## DATA RECORDS

○ ○ ○ ○ ○ ○ ○

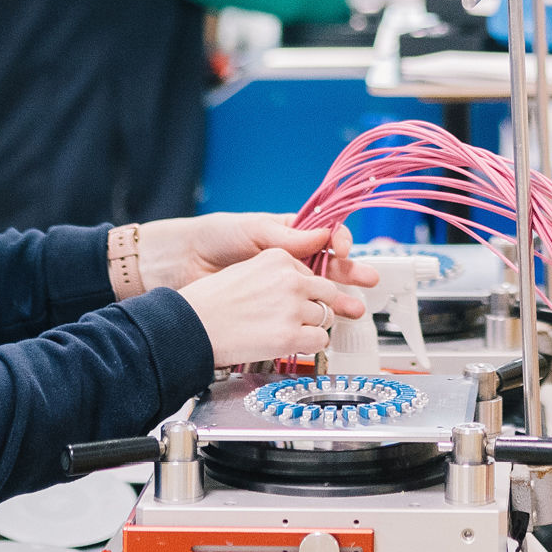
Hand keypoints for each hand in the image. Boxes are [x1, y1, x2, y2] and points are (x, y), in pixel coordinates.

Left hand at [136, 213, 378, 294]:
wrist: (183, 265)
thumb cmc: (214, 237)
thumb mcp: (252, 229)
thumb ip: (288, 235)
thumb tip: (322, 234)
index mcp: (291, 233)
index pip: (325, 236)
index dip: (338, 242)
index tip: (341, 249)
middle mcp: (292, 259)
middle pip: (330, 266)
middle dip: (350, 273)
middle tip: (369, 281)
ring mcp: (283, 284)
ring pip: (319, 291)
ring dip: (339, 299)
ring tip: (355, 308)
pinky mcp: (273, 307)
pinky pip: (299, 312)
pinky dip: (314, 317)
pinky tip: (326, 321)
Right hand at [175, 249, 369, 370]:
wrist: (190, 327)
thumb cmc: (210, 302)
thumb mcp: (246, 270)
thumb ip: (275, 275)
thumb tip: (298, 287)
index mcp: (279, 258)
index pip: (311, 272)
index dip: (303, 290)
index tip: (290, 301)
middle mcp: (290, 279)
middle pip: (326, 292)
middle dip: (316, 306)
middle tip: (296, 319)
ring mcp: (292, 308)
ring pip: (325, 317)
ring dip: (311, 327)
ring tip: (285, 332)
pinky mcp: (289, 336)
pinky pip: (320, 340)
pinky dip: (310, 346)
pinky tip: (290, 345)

○ ○ ○ ○ ○ ○ ○

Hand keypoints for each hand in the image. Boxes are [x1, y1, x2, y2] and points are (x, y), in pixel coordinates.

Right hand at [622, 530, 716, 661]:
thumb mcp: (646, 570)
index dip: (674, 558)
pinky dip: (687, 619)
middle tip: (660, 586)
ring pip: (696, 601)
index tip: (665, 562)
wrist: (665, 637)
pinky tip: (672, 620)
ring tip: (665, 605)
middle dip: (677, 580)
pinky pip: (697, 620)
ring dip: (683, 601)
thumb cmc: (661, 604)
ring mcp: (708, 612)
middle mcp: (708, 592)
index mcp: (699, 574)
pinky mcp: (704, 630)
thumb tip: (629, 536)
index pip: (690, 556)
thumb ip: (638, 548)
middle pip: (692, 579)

○ ○ ○ ○ ○ ○ ○

## YOUR INSTRUCTIONS
Output should match, line for line, the stretch of the material above from the line holding "ring tip: (665, 605)" through the line holding "middle pip: (692, 579)".

## ANSWER TO THE EXERCISE
ring tip: (665, 605)
middle dip: (677, 580)
pinky pip: (697, 620)
ring dip: (683, 601)
thumb cmc: (661, 604)
ring mcp: (708, 612)
middle mcp: (708, 592)
index mcp: (699, 574)
pinky mcp: (704, 630)
thumb tip: (629, 536)
index pip: (690, 556)
thumb ip: (638, 548)
middle pip: (692, 579)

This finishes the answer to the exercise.